== Study material ==

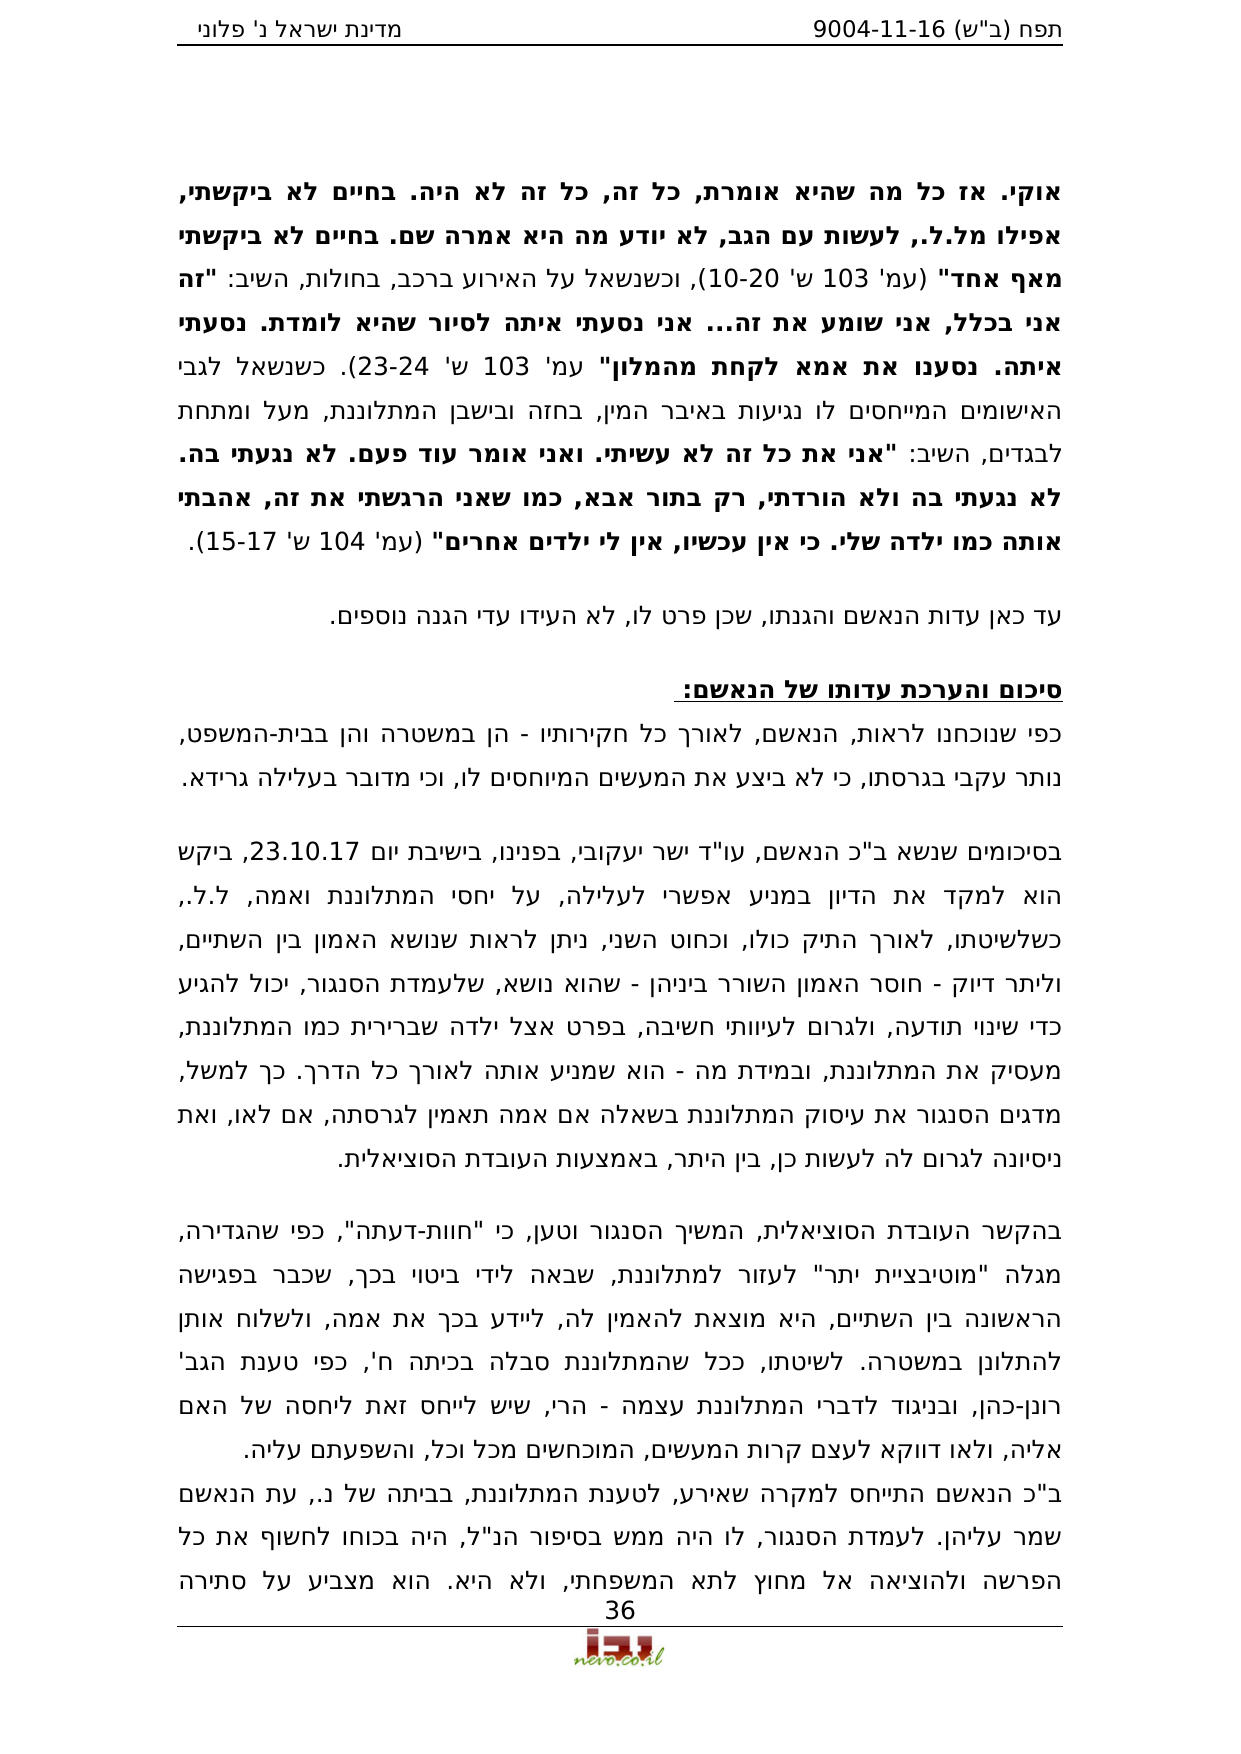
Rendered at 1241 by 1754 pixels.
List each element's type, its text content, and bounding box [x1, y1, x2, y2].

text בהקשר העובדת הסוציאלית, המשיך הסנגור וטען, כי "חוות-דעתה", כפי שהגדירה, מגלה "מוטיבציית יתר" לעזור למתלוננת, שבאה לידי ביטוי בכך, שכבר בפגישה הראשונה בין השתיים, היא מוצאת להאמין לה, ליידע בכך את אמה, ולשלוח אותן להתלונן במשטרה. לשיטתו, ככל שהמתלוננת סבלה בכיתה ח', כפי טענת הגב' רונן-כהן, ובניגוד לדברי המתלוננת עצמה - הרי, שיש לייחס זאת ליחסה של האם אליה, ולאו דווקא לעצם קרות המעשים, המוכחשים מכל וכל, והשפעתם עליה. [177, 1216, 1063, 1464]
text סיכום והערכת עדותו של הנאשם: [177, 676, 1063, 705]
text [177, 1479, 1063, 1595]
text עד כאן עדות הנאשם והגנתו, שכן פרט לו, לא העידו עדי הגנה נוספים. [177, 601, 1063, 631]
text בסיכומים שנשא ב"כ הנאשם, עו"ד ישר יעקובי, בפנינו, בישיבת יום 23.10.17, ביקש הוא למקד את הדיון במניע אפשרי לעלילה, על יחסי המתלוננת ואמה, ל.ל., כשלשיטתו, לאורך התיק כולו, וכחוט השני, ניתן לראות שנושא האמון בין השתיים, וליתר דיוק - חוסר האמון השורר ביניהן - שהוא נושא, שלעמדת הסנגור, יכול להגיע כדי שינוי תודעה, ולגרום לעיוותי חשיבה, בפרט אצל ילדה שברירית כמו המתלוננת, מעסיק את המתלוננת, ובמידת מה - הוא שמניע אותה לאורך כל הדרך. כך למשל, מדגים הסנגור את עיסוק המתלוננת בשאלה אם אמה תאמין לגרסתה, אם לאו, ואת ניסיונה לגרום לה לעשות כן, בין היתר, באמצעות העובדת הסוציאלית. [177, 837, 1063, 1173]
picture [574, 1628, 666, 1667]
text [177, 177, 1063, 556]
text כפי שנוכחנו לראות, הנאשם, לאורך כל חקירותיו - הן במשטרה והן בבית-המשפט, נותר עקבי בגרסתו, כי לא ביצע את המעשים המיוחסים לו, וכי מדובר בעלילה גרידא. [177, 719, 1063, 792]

===
== Study material ==

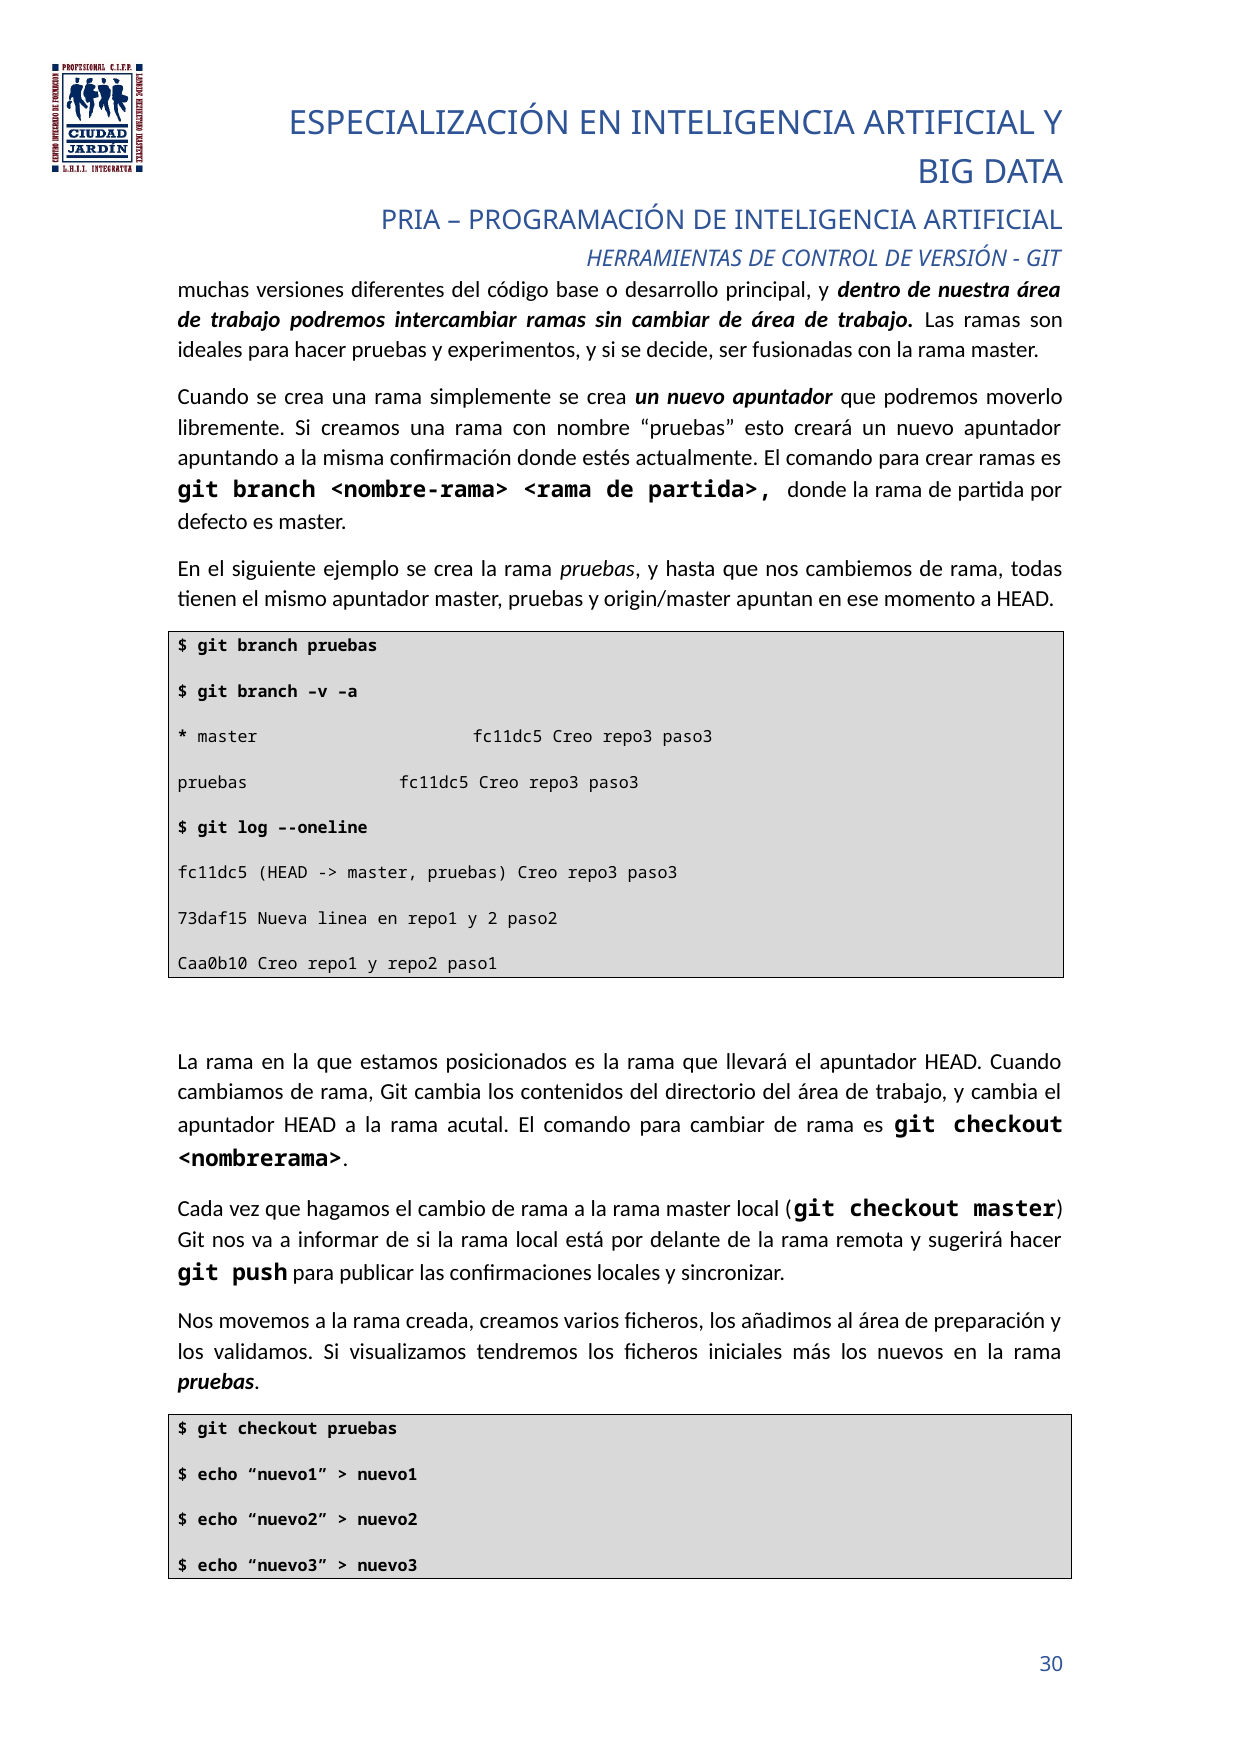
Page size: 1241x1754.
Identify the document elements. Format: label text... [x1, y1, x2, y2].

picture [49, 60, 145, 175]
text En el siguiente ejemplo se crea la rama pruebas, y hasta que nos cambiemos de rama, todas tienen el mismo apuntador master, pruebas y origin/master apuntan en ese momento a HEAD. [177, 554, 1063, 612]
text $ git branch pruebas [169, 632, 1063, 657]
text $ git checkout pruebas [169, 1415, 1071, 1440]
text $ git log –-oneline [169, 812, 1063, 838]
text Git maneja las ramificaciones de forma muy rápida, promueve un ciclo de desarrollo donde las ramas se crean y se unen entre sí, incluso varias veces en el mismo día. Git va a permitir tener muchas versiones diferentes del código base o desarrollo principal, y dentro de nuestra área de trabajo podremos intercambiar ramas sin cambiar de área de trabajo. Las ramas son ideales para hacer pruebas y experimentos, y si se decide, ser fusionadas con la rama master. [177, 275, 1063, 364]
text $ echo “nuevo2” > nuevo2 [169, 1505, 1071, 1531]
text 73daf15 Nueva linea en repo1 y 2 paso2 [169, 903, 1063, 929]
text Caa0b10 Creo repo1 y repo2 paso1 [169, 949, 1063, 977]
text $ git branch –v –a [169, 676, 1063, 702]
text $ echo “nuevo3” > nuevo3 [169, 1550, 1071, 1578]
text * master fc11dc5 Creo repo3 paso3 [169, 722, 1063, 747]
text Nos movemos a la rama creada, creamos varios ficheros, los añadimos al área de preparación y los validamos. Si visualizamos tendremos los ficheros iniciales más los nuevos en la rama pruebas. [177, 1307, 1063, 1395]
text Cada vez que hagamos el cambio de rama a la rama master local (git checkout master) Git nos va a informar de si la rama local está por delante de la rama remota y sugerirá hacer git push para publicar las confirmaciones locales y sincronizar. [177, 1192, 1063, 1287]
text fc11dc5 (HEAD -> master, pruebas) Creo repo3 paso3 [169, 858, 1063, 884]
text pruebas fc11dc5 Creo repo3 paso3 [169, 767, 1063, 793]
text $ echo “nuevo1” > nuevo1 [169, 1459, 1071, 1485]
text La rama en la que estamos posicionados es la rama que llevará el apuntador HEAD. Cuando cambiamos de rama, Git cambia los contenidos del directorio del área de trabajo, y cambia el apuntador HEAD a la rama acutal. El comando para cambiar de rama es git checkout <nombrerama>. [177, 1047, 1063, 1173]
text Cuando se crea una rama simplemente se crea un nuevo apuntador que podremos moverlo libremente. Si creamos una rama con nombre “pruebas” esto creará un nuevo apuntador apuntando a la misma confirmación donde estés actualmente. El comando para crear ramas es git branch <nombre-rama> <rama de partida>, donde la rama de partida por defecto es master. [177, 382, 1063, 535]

===
== Study material ==

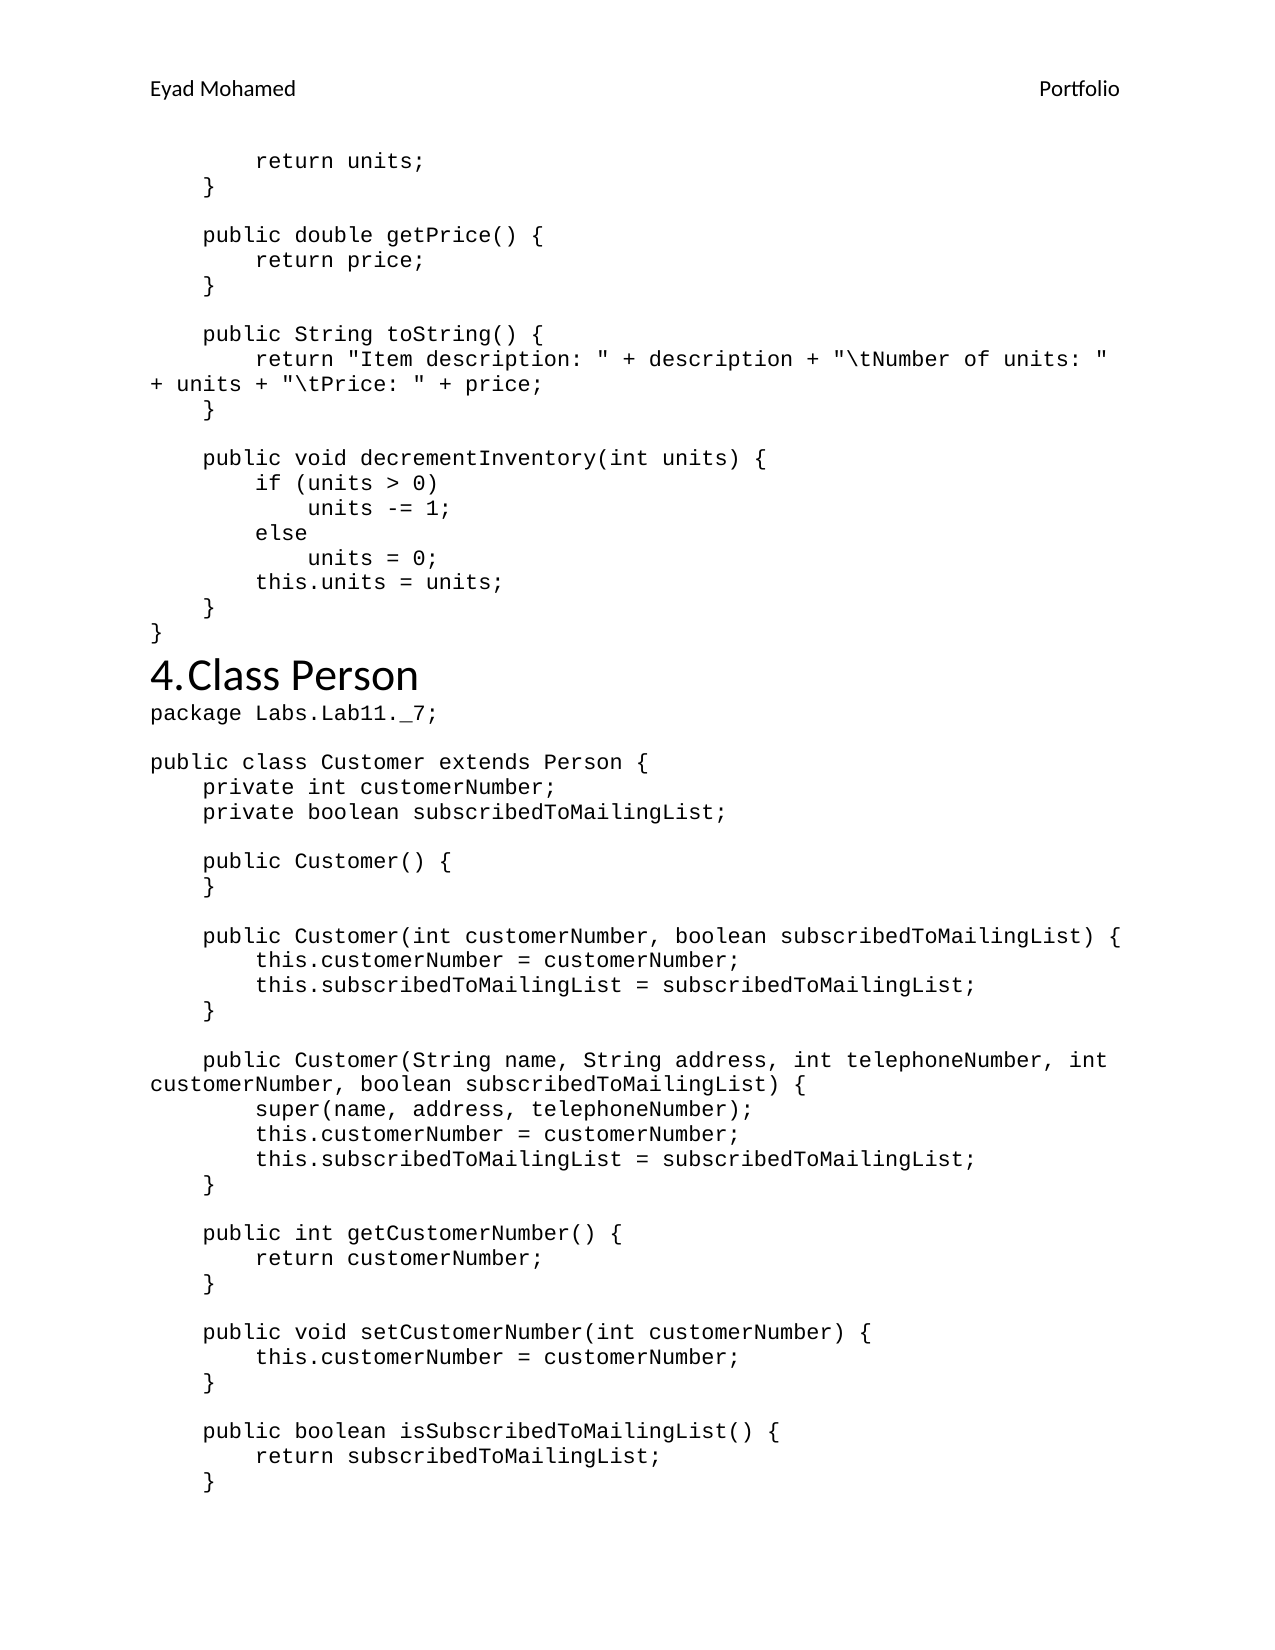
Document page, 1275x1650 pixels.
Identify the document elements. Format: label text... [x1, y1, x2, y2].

===

#### What this task involves:
Some lines above hold the word "pixels". Copy all of them.

#### Result for this task:
Rendered at 1241 by 1754 pixels.
Document page, 1275x1650 pixels.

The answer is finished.